If I didn’t already have the corn allergy, the dietary and lifestyle changes would be a much bigger deal. All vitamin fortification is an issue for g6pdd. Cross contamination with soy like pre-seasoned cast iron pans using soybean oil as a seasoning , or ingredients that are commonly soy derivatives such as glycerin, xylitol, etc, or any and all added vitamins are problems for g6pdd and are overwhelming for newbies. On the other hand, I was already avoiding these things because they are also frequently corny.
I’m not able to eat the corn free legumes I had anymore, but that’s fine tbh. It’s a little bit of a pivot and I’m worried about having a lack of protein source variety.
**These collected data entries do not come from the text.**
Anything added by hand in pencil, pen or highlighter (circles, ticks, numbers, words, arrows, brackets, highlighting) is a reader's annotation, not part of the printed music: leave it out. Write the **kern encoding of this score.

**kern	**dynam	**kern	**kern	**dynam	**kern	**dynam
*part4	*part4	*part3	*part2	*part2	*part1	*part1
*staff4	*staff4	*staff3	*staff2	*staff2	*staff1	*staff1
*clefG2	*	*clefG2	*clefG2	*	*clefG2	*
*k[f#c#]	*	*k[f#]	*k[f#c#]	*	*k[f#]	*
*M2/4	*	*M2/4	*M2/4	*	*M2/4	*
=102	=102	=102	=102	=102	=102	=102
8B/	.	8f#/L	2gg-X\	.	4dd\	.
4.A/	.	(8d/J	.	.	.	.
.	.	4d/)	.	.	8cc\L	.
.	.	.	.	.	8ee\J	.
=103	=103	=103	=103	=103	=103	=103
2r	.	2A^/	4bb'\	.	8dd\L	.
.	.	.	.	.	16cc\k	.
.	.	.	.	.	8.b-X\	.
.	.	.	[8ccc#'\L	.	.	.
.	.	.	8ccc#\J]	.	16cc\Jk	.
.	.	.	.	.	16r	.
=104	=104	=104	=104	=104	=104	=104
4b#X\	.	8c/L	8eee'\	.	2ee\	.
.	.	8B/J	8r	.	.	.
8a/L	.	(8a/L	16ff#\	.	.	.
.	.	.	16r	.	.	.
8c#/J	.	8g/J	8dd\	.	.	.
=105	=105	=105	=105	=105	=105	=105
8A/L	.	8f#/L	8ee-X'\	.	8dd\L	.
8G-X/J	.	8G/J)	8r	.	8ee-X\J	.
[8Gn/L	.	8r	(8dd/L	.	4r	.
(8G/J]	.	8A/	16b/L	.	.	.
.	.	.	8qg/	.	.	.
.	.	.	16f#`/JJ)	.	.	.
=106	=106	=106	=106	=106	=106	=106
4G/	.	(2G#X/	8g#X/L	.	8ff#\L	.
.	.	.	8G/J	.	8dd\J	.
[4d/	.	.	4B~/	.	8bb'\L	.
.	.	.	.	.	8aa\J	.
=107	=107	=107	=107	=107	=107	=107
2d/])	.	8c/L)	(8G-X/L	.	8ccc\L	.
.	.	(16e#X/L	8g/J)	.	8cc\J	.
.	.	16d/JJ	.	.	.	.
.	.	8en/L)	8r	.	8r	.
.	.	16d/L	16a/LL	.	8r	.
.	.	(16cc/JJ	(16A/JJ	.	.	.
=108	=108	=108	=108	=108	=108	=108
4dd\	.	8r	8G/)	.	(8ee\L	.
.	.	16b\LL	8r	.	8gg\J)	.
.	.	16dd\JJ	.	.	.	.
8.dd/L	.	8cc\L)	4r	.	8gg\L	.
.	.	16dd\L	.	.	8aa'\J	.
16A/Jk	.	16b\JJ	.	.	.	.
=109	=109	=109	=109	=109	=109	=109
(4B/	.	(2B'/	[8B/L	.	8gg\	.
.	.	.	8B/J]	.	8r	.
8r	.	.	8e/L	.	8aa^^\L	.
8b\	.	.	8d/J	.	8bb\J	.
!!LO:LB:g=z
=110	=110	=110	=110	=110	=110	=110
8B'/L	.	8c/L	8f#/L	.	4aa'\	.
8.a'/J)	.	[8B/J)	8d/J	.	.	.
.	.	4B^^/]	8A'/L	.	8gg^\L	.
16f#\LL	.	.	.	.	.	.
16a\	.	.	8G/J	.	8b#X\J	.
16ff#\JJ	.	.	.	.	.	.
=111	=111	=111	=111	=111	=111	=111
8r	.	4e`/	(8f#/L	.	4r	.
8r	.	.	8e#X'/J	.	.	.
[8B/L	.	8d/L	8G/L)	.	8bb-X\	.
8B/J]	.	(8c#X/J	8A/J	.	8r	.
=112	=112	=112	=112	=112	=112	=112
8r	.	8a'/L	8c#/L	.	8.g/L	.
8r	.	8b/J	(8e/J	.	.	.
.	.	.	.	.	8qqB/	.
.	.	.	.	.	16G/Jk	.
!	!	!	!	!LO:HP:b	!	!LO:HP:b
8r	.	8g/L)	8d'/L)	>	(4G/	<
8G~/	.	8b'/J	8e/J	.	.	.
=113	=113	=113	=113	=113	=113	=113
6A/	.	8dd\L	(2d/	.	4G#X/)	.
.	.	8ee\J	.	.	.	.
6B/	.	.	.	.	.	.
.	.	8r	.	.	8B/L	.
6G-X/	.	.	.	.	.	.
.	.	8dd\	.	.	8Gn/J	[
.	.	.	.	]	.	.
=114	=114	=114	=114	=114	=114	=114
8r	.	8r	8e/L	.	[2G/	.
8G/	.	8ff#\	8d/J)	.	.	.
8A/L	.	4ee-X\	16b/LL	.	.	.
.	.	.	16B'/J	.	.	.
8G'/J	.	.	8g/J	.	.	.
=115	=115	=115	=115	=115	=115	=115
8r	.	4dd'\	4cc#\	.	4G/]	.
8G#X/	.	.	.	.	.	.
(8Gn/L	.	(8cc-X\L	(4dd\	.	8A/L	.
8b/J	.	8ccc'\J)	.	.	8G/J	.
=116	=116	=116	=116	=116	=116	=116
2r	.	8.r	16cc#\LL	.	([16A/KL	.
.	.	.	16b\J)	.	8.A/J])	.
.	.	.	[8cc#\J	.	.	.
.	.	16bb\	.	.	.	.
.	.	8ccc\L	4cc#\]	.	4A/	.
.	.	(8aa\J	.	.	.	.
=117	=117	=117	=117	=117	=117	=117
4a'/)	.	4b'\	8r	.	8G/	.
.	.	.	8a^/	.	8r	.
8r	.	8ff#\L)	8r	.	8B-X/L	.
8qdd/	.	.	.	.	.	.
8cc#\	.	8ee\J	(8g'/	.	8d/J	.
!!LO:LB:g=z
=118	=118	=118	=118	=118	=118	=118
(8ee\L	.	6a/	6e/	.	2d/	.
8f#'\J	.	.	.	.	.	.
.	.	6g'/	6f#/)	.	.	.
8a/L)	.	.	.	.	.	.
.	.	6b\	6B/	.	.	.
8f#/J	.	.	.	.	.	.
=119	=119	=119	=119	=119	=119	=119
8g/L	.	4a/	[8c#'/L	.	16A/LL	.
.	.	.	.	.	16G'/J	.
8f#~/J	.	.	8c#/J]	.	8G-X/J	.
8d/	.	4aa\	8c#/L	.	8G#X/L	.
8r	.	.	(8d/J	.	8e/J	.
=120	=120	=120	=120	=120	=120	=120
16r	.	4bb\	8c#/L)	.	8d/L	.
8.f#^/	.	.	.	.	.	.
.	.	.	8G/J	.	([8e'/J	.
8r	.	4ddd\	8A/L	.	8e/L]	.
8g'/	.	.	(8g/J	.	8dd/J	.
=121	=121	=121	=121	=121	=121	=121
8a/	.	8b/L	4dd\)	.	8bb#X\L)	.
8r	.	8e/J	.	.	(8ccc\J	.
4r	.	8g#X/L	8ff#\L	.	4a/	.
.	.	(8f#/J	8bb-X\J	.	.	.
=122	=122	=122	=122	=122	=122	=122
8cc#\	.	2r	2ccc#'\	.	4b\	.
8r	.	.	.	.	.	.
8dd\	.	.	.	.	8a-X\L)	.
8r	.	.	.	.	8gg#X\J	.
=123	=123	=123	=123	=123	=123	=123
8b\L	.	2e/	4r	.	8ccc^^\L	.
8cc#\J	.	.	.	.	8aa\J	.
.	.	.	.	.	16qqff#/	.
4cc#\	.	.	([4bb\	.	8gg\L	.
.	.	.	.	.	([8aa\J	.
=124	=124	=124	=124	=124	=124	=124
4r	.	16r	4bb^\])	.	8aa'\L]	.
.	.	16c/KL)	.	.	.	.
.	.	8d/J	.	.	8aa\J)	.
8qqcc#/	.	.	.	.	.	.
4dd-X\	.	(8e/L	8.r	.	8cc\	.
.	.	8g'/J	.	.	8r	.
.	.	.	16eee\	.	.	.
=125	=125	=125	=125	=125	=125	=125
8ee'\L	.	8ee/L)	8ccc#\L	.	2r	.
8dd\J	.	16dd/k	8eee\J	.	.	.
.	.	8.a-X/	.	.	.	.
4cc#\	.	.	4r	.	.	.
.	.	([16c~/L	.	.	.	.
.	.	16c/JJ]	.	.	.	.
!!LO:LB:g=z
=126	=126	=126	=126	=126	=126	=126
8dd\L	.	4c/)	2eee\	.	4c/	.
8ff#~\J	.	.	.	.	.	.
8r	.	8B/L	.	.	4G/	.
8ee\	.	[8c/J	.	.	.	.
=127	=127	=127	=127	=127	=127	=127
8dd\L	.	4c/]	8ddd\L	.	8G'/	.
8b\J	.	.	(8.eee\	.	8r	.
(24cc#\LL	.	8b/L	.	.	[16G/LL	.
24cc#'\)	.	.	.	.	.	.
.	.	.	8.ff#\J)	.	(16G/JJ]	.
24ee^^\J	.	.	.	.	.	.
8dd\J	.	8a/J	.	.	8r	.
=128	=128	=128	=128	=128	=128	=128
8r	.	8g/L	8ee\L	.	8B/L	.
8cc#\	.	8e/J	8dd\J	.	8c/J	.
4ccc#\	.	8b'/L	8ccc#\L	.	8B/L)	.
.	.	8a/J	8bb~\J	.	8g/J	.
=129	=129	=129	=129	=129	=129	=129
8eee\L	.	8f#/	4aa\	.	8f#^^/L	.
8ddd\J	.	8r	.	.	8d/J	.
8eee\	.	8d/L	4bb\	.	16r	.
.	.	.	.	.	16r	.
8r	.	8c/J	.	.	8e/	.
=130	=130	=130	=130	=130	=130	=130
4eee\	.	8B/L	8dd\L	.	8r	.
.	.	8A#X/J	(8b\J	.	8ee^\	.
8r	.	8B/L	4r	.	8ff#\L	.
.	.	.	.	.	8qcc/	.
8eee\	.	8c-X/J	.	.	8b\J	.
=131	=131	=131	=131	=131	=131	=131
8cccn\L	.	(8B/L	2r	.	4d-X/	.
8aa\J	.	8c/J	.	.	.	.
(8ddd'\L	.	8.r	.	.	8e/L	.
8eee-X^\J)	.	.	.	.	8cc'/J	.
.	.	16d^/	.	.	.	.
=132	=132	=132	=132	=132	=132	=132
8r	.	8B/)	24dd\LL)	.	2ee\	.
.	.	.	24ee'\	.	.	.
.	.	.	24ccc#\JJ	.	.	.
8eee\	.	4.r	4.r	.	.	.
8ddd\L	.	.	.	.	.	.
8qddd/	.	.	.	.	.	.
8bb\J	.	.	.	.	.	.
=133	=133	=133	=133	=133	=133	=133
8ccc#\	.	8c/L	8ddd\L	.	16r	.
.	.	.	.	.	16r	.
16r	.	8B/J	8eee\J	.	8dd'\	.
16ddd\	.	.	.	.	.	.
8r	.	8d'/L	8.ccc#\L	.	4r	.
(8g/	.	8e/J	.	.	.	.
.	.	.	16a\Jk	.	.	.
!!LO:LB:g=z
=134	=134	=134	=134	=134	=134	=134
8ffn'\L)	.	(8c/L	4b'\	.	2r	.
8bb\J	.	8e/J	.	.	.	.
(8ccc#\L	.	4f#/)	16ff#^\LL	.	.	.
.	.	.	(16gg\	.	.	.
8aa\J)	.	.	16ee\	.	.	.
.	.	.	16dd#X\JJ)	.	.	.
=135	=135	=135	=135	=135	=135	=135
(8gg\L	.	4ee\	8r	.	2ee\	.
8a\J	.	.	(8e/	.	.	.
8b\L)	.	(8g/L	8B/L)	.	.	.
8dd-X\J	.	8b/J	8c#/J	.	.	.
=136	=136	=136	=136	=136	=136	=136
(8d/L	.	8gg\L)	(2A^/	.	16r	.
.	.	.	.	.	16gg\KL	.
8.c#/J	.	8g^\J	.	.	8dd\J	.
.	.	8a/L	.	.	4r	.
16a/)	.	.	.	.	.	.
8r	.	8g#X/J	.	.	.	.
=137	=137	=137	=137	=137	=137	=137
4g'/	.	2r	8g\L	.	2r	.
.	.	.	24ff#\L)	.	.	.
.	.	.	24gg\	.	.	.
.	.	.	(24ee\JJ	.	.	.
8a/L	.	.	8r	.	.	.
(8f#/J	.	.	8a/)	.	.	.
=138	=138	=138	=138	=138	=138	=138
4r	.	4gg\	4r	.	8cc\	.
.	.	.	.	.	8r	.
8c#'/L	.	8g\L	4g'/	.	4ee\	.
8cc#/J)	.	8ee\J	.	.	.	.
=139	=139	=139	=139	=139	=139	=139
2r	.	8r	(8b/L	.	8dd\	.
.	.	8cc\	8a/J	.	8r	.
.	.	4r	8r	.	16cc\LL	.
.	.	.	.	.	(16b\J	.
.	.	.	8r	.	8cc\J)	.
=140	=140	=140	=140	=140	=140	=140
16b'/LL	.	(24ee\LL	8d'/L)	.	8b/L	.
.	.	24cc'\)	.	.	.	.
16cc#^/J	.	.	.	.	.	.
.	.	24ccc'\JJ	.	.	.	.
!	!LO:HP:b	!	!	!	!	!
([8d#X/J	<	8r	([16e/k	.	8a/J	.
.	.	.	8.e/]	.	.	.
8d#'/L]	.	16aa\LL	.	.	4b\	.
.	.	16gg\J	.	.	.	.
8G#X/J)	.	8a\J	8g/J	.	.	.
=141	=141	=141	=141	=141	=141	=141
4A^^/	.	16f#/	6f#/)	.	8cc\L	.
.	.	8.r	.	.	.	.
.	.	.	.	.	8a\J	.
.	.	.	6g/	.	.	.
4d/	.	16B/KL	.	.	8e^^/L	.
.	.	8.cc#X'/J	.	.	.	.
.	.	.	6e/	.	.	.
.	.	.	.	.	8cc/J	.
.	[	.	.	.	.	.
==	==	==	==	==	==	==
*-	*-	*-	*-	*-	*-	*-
If I have too few options and have an interruption in food supply I could end up going hungry. I ran out of beef for a month once and lost like 15 lbs that I didn’t actually have to lose. But the amount of fatigue I had when I was eating them was so bad that it feels well worth it.
I’m really glad overall to have a certain amount of control over whether I destroy blood again. However it’s not 100% control. If I get sick or have a big reaction, or if I have an airborne exposure to chemicals (or fava bean pollen, apparently!) I could still hemolyse, and there would be no preventing that. But I can do a lot to maintain my health and lessen the chance of hemolysis.